Both Jelinek and Mactaggart addressed concerns that privacy laws will hurt businesses and will stymie innovation–arguments frequently leveled by those opposed to stricter data privacy regulations.
“It is often said that the U.S. approach to data protection promotes technological innovation and economic growth, which is important for people living on both sides of the Atlantic,” Jelinek said. “Let me give you my opinion on that: without trust, there is no economic growth and no innovation at the end of the day. Companies should be allowed to continue to use and share data, as long as they do so in a transparent and lawful manner, respecting the rights of individuals.”
“CCPA is not anti-business,” said Mactaggart. “It was, on the contrary, written and proposed by businesspeople concerned that regulations were needed; that as in so many previous situations, whether of the giant trusts of a century and more ago, or of the telephone and related wiretapping concerns, or cigarettes and health, or autos and safety, this latest technology too, has outpaced society’s ability to fully comprehend it yet, or its impact on all of us.”
Laura Moy, executive director at the Center on Privacy & Technology at Georgetown Law, had a different perspective on the importance of data privacy. While other witnesses focused on the importance of data privacy for the individual, Moy focused on the societal implications of unregulated data collection.
“This is about our country–and the world–grappling with the implications of unbridled data collection, storage, and use–things that give the holders and users of data more power to influence society than we could have imagined before the digital era,” she said. “This is about confronting the ways in which the data-driven economy is contributing to extreme wealth disparity, extreme political polarization, extreme race- and class-based tension, and extreme information manipulation. We need to come together to rein in the problematic ways in which Americans’ data is being collected and stored without meaningful limitations, and used in ways that harm not only individuals, but our broader society.”
While her perspective may have differed from the other witnesses, the six recommendations Moy offered to the committee closely aligned with their basic policy prescriptions.
Moy stressed that: there are appropriate and inappropriate collections and uses of Americans’ information; privacy protections should be strongly enforced by an expert Federal agency; privacy protections should also be enforced by state attorneys general; privacy and data security protections should be forward-looking and flexible; protections for Americans’ private information should take into account the context in which information is shared; and Congress should not eliminate existing protections for Americans’ information.

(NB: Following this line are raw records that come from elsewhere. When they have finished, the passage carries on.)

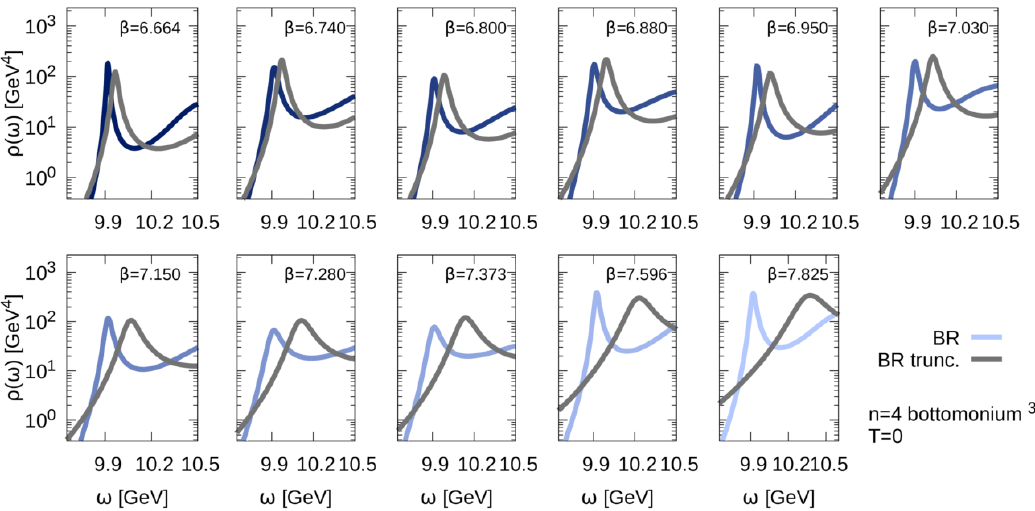
Figure 36 . In(cid:13)uence of truncating the low-temperature simulation data to the same (cid:28) max =a (cid:28) = 12 Euclidean time extent available at (cid:12)nite temperature for bottomonium 3 P 1 channel. The full reconstruction is given by colored solid lines, while the result after truncation is given by the gray solid curves.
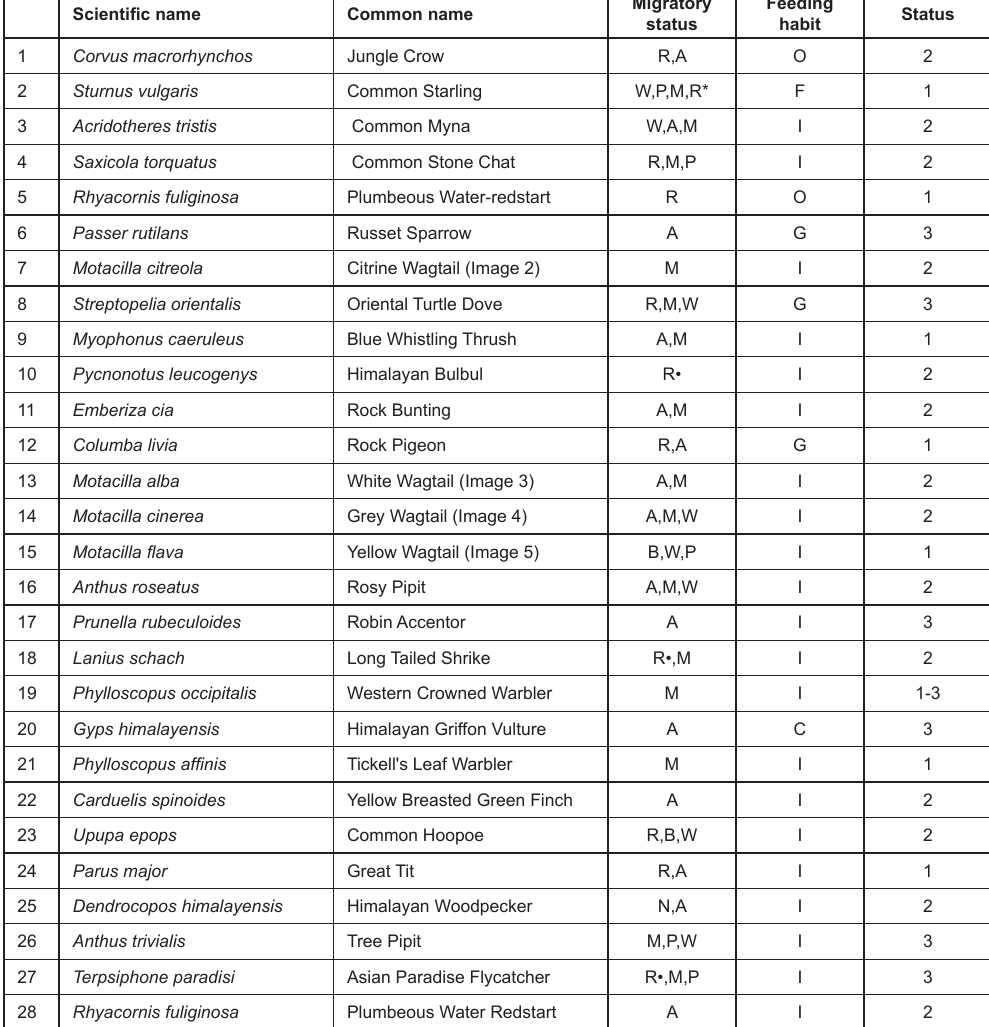
Table 1. The migratory status, feeding habits, abundance and status of avifauna of Overa-Aru Wildlife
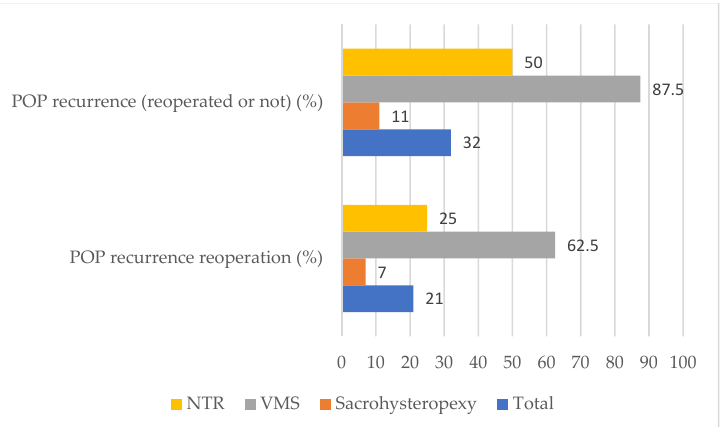
Figure 1. Flow chart.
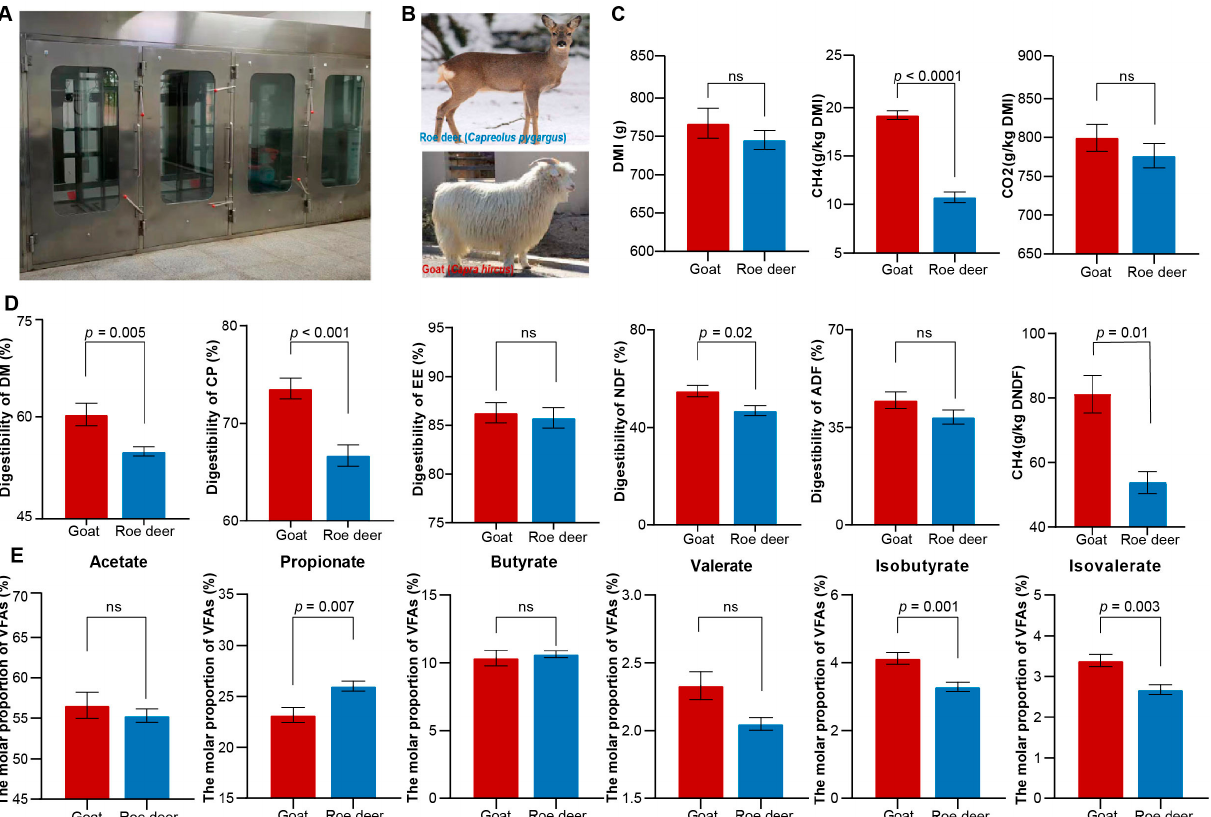
Figure 1. The measurement and comparison of gas yields, digestibility, and VFAs between roe deer and goats. ( A ) CH 4 and CO 2 yields from the roe deer and goats were measured using open-circuit respiration chambers; ( B ) roe deer and goats were used in the present study; ( C ) comparisons of dry matter intake (DMI), CH 4, and CO 2 (g/kg DMI) from roe deer and goats; ( D ) comparing digestibility of nutrients and methane production per kilogram of digested NDF between roe deer and goats; ( E ) the molar proportion of VFAs in feces of roe deer and goats. The p -value indicates the statistical significance of the differences. The significances were determined using the Mann–Whitney test based on the Benjamini–Hochberg corrected p -values; ns means no significant differences.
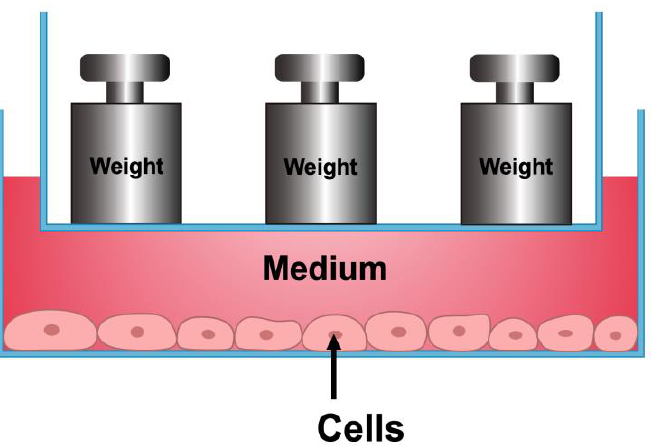
Figure 7. Schematic diagram showing the model used for hydrostatic compressive force. Weight ‘ship’ floats on the medium and compression force is applied to the cells in the form of hydrostatic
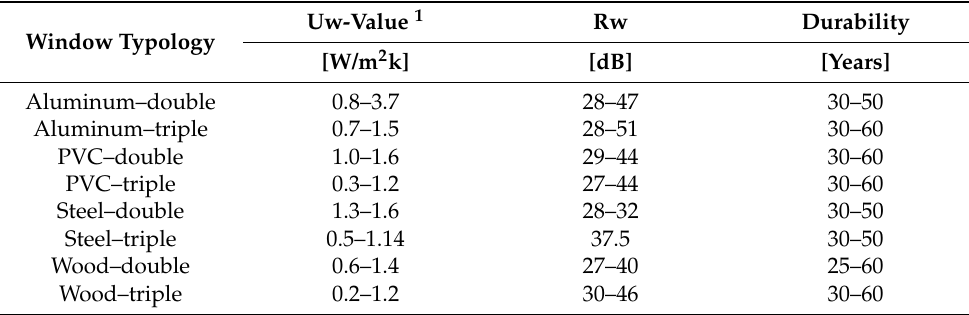
Table 4. Maximum and minimum value of the parameters characterizing the different window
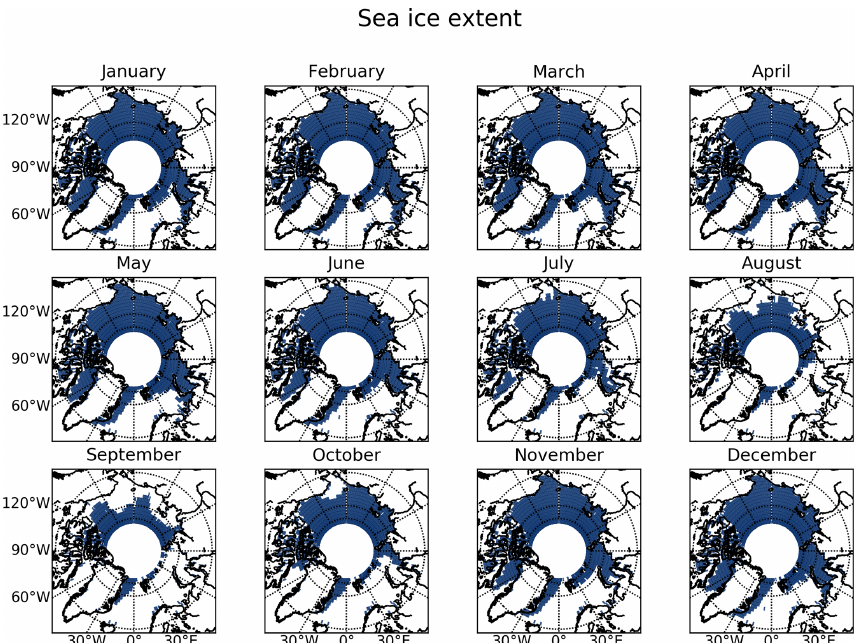
Figure A5. The monthly sea ice extent is defined from space-borne observations of AMSR-E/AMSR2 on a 6.25km grid (Spreen et al., 2008) for the studied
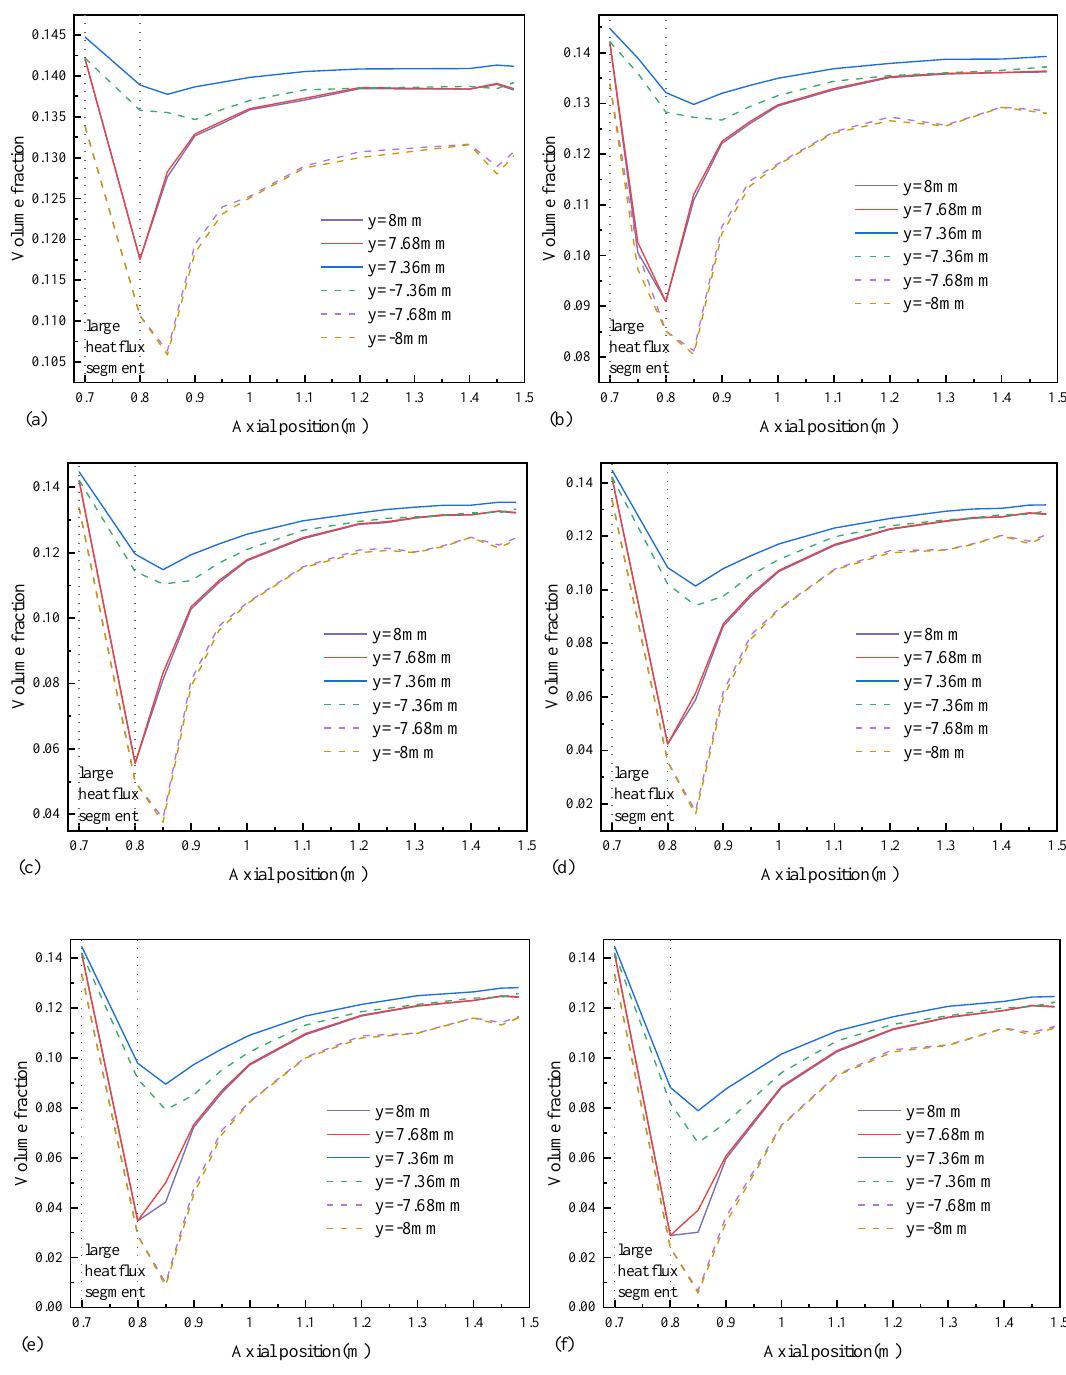
Figure 13. Axial variation of IVF at six monitoring points on the same vertical line for six large heat flux multiples ( a ) 5, ( b ) 10, ( c ) 20, ( d ) 30, ( e ) 40, ( f ) 50 times. Figure 14 indicates the average heat transfer coefficient for each section at different multiples of local large heat flux. It can be noticed that in Section II, the average heat trans- fer coefficient increases with the increasing multiples of heat flux due to the near-wall melting. This is because the boundary is severely damaged, which strengthens the heat and mass transfer between the mainstream region and the near-wall region. The average heat transfer coefficient of Section III changes slightly for 5 – 20 multiples while decrease with the increase of heat flux for multiples bigger than 20. This is presumed to be caused by the thermophysical properties of the ice slurry as well as changes in the distribution of ice particles [32]. The viscosity as well as the effective thermal conductivity of the ice slurry increases with increasing ice concentration. In Section III, the temperature of the ice slurry increases, the IVF decreases, and the viscosity decreases, leading to a corresponding in- crease in the heat transfer coefficient. However, the effective thermal conductivity de- creases with decreasing ice content, and the heat transfer coefficient should decrease ac- cordingly. From Figure 14, it can be seen that when the heat flux is greater than 20 times, the heat transfer coefficient decreases. From this, it can be inferred that the effective ther- mal conductivity may bring more influence than the viscosity on average heat transfer coefficient.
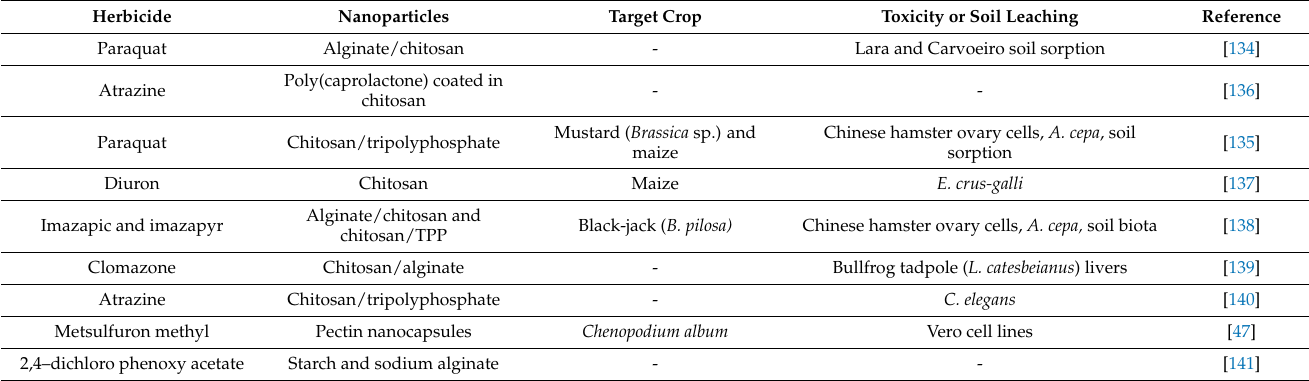
Table 4. Biopolymeric nanoparticles assessed as carriers of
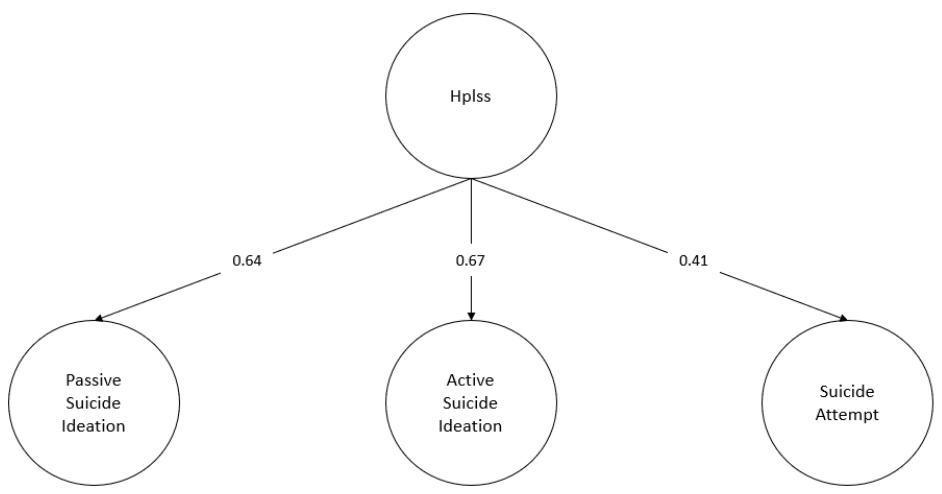
Figure 3. Structural model: occurrence. Hplss: hopelessness. Standardised regression coefficients. For the sake of clarity, observable indicators for each latent factor considered in the model are omitted from the diagram. Likewise, the interfactor correlations between the suicide severity factors were omitted.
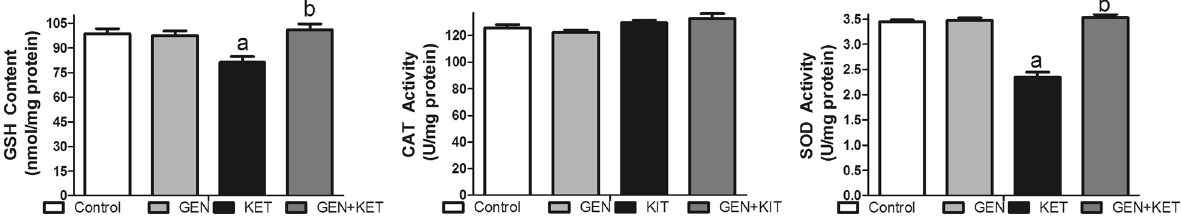
Fig. 3 Effect of GEN on hepatic GSH content and CAT and SOD activities in control and KET-treated rats. Each column represents the mean for six rats in each group. Significance was determined by one-way analysis of variance followed by Dunnett’s t test: a P < 0.05 versus control group; b P < 0.05 versus KET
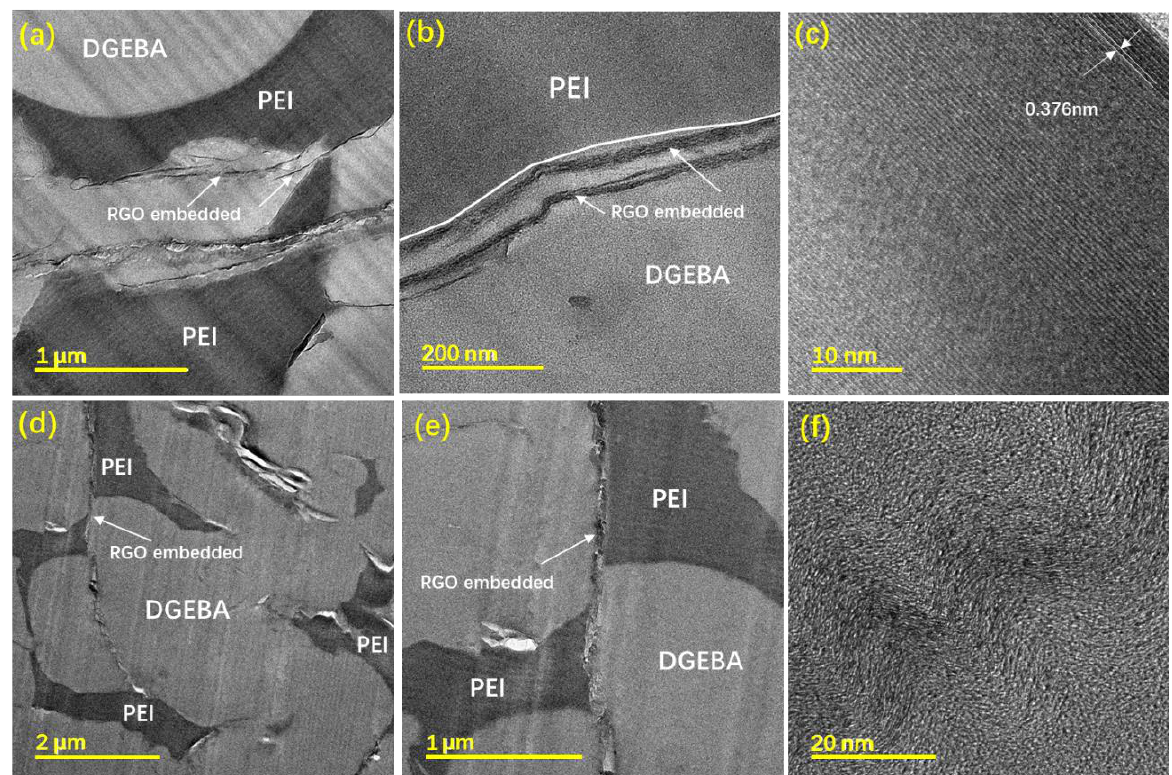
Figure 4. The FETEM micrographs of the DP25R3 nanocomposite at ( a ) lower and ( b ) higher magnification, ( c ) HRTEM micrograph of RGO in DP25R3, ( d , e ) DP30R3 nanocomposite with inversion morphology, and ( f ) HRTEM micrograph of RGO in DP30R3.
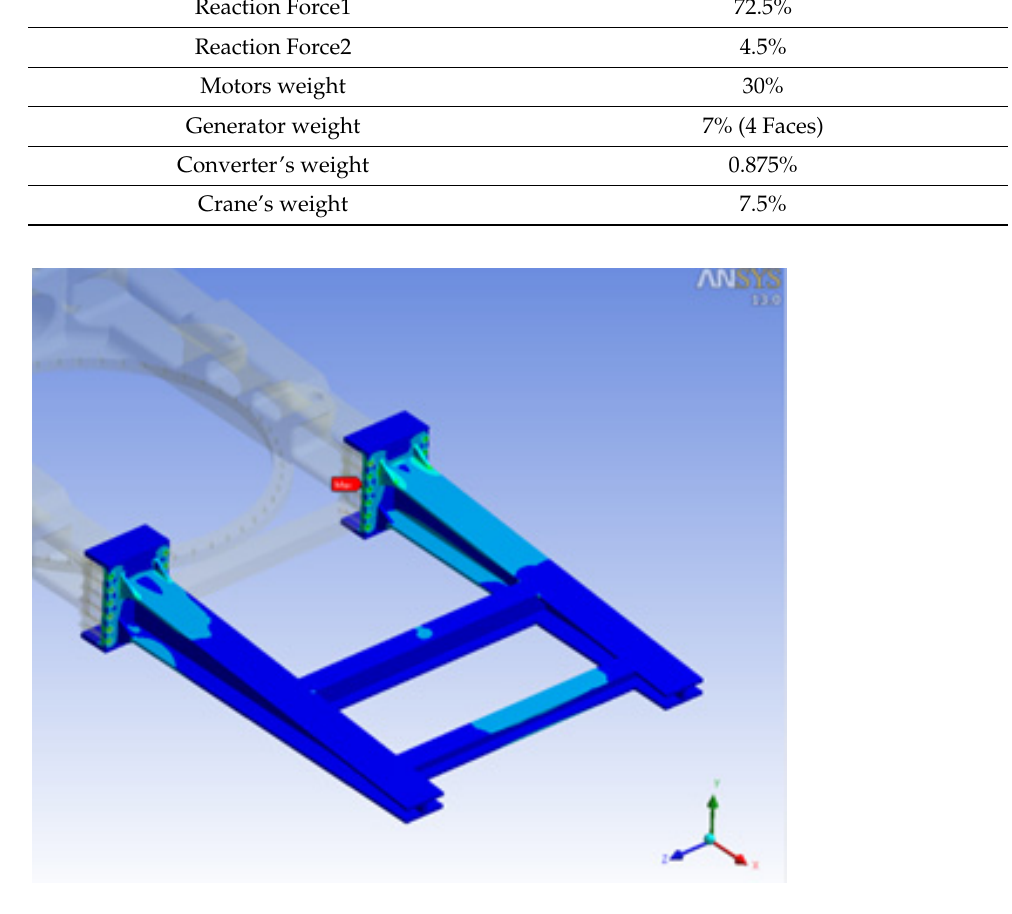
Figure 11. Minimum stress on the welded frame [30].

Nuala O’Connor, president and CEO of the Center for Democracy & Technology, agreed with Moy’s recommendations and stressed in her testimony the importance of regulation and enforcement on a Federal and state level.
“Instead of relying primarily on privacy policies and other transparency mechanisms, Congress should create an explicit and targeted baseline level of privacy protection for individuals,” she said. “[L]egislation should enshrine basic individual rights with respect to personal information; prohibit unfair data processing; deter discriminatory activity and give meaningful authority to the FTC [Federal Trade Commission] and state attorneys general to enforce the law.”